== Work item ==
Starting at the first line of the data, please print exactly those lines through the one that holds "Economie-business", omitting every picture.
◇ ◇ ◇ ◇ ◇ ◇ ◇
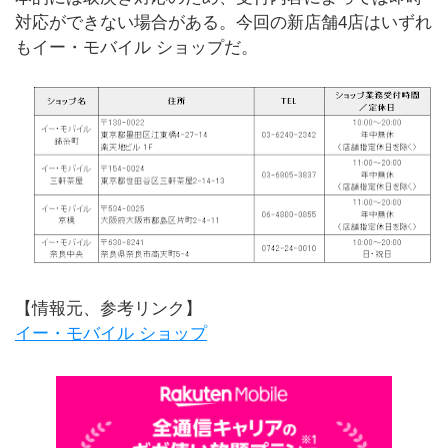
対応ができない場合がある。今回の新店舗4店はいずれ
もイー・モバイル ショップだ。
【情報元、参考リンク】
イー・モバイル ショップ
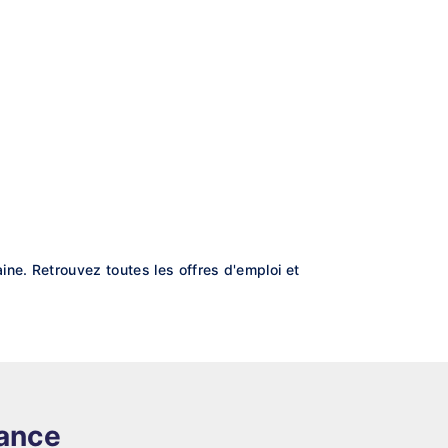
ne. Retrouvez toutes les offres d'emploi et
rance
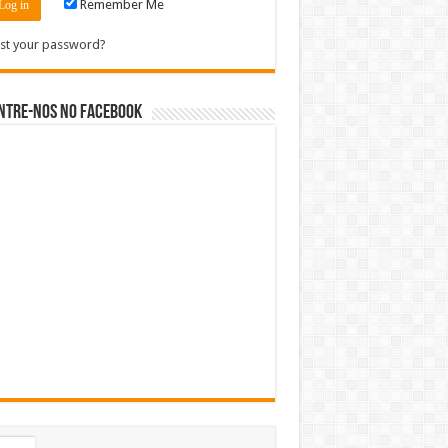
Remember Me
st your password?
ntre-nos no Facebook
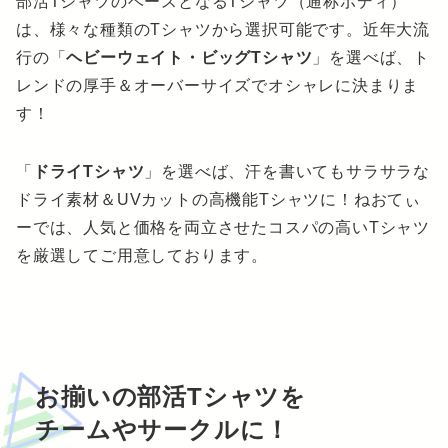
部活TシャツのベースとなるTシャツ（通称ボディ）
は、様々な種類のTシャツから選択可能です。近年大流
行の「
ヘビーウェイト・ビッグTシャツ
」を選べば、ト
レンドの厚手＆オーバーサイズでオシャレに決まりま
す！
「
ドライTシャツ
」を選べば、汗を書いてもサラサラな
ドライ素材＆UVカットの高機能Tシャツに！ねおてぃ
ーでは、人気と価格を両立させたコスパの高いTシャツ
を厳選してご用意しております。
お揃いの部活Tシャツを
チームやサークルに！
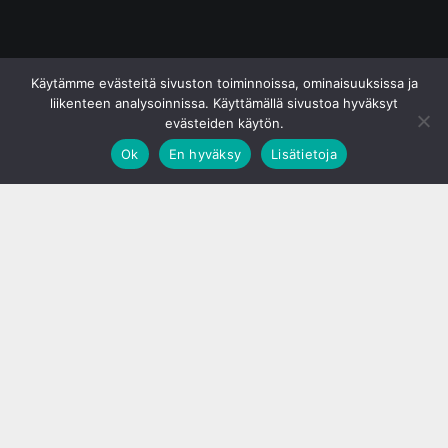
© S&J Media Oy
Käytämme evästeitä sivuston toiminnoissa, ominaisuuksissa ja
liikenteen analysoinnissa. Käyttämällä sivustoa hyväksyt
evästeiden käytön.
Ok
En hyväksy
Lisätietoja
;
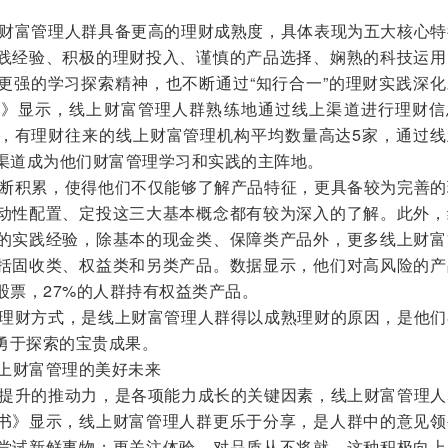
财富管理人群具备更高的理财成熟度，具体表现为五大核心特
践经验、积极的理财投入、谨慎的产品选择、娴熟的科技运用
更强的学习探索精神，也不断通过“知行合一”的理财实践深化
书》显示，线上财富管理人群熟练地通过线上渠道进行理财信
，有理财往来的线上财富管理机构平均数量高达5家，通过线
上渠道成为他们财富管理学习和实践的主阵地。
断积累，使得他们不仅能够了解产品特征，更具备较为完善的
动性配置、定投这三大基本概念都有较为深入的了解。此外，
的实践经验，除基本的现金类、保障类产品外，更多线上财富
括固收类、权益类和另类产品。数据显示，他们对高风险的产
股票，27%的人群持有权益类产品。
理财方式，是线上财富管理人群得以成熟理财的原因，是他们
勇于探索的宝贵成果。
上财富管理的美好未来
提升的推动力，是各项能力成长的关键因素，线上财富管理人
书》显示，线上财富管理人群更乐于分享，是人群中的意见领
尝试新鲜事物；更关注体验，对品质从不将就。这种积极向上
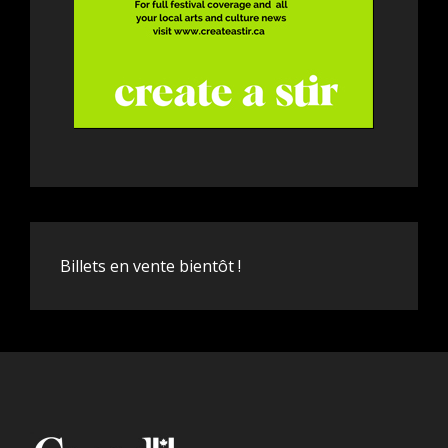
Billets en vente bientôt !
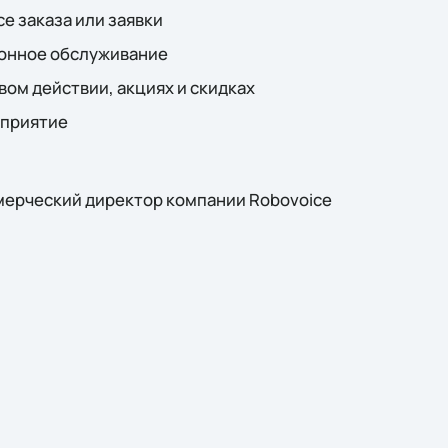
се заказа или заявки
онное обслуживание
ом действии, акциях и скидках
оприятие
мерческий директор компании Robovoice​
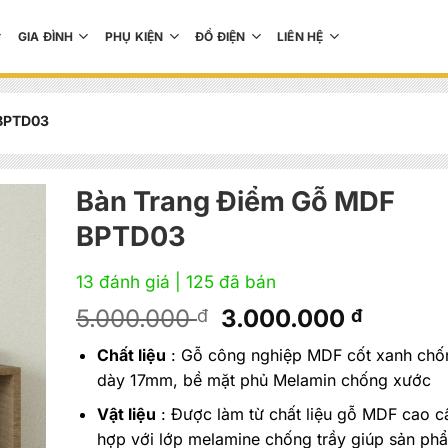
GIA ĐÌNH
PHỤ KIỆN
ĐỒ ĐIỆN
LIÊN HỆ
 BPTD03
Bàn Trang Điểm Gỗ MDF
BPTD03
13 đánh giá
| 125 đã bán
Giá
Giá
5.000.000
3.000.000
đ
đ
gốc
hiện
Chất liệu
: Gỗ công nghiệp MDF cốt xanh ch
là:
tại
dày 17mm, bề mặt phủ Melamin chống xước
5.000.000 đ.
là:
3.000.
Vật liệu
: Được làm từ chất liệu gỗ MDF cao c
hợp với lớp melamine chống trầy giúp sản ph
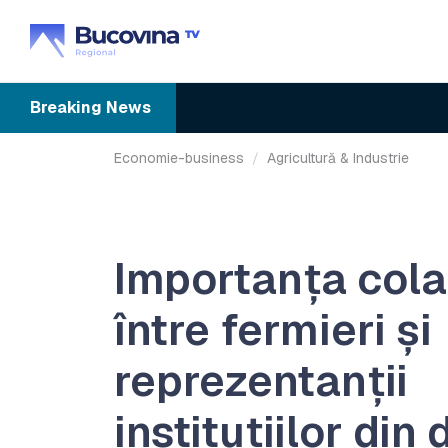
Breaking
News
Economie-business
Agricultură & Industrie
Importanța cola
între fermieri și
reprezentanții
instituțiilor di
◇ ◇ ◇ ◇ ◇ ◇ ◇
== Result for this exercise ==
対応ができない場合がある。今回の新店舗4店はいずれ
もイー・モバイル ショップだ。
【情報元、参考リンク】
イー・モバイル ショップ
ne. Retrouvez toutes les offres d'emploi et
rance
Remember Me
st your password?
ntre-nos no Facebook
部活TシャツのベースとなるTシャツ（通称ボディ）
は、様々な種類のTシャツから選択可能です。近年大流
行の「
ヘビーウェイト・ビッグTシャツ
」を選べば、ト
レンドの厚手＆オーバーサイズでオシャレに決まりま
す！
「
ドライTシャツ
」を選べば、汗を書いてもサラサラな
ドライ素材＆UVカットの高機能Tシャツに！ねおてぃ
ーでは、人気と価格を両立させたコスパの高いTシャツ
を厳選してご用意しております。
お揃いの部活Tシャツを
チームやサークルに！
© S&J Media Oy
Käytämme evästeitä sivuston toiminnoissa, ominaisuuksissa ja
liikenteen analysoinnissa. Käyttämällä sivustoa hyväksyt
evästeiden käytön.
Ok
En hyväksy
Lisätietoja
;
财富管理人群具备更高的理财成熟度，具体表现为五大核心特
践经验、积极的理财投入、谨慎的产品选择、娴熟的科技运用
更强的学习探索精神，也不断通过“知行合一”的理财实践深化
书》显示，线上财富管理人群熟练地通过线上渠道进行理财信
，有理财往来的线上财富管理机构平均数量高达5家，通过线
上渠道成为他们财富管理学习和实践的主阵地。
断积累，使得他们不仅能够了解产品特征，更具备较为完善的
动性配置、定投这三大基本概念都有较为深入的了解。此外，
的实践经验，除基本的现金类、保障类产品外，更多线上财富
括固收类、权益类和另类产品。数据显示，他们对高风险的产
股票，27%的人群持有权益类产品。
理财方式，是线上财富管理人群得以成熟理财的原因，是他们
勇于探索的宝贵成果。
上财富管理的美好未来
提升的推动力，是各项能力成长的关键因素，线上财富管理人
书》显示，线上财富管理人群更乐于分享，是人群中的意见领
尝试新鲜事物；更关注体验，对品质从不将就。这种积极向上
Billets en vente bientôt !
се заказа или заявки
онное обслуживание
ом действии, акциях и скидках
оприятие
мерческий директор компании Robovoice​
GIA ĐÌNH
PHỤ KIỆN
ĐỒ ĐIỆN
LIÊN HỆ
 BPTD03
Bàn Trang Điểm Gỗ MDF
BPTD03
13 đánh giá
| 125 đã bán
Giá
Giá
5.000.000
3.000.000
đ
đ
gốc
hiện
Chất liệu
: Gỗ công nghiệp MDF cốt xanh ch
là:
tại
dày 17mm, bề mặt phủ Melamin chống xước
5.000.000 đ.
là:
3.000.
Vật liệu
: Được làm từ chất liệu gỗ MDF cao c
hợp với lớp melamine chống trầy giúp sản ph
Breaking
News
Economie-business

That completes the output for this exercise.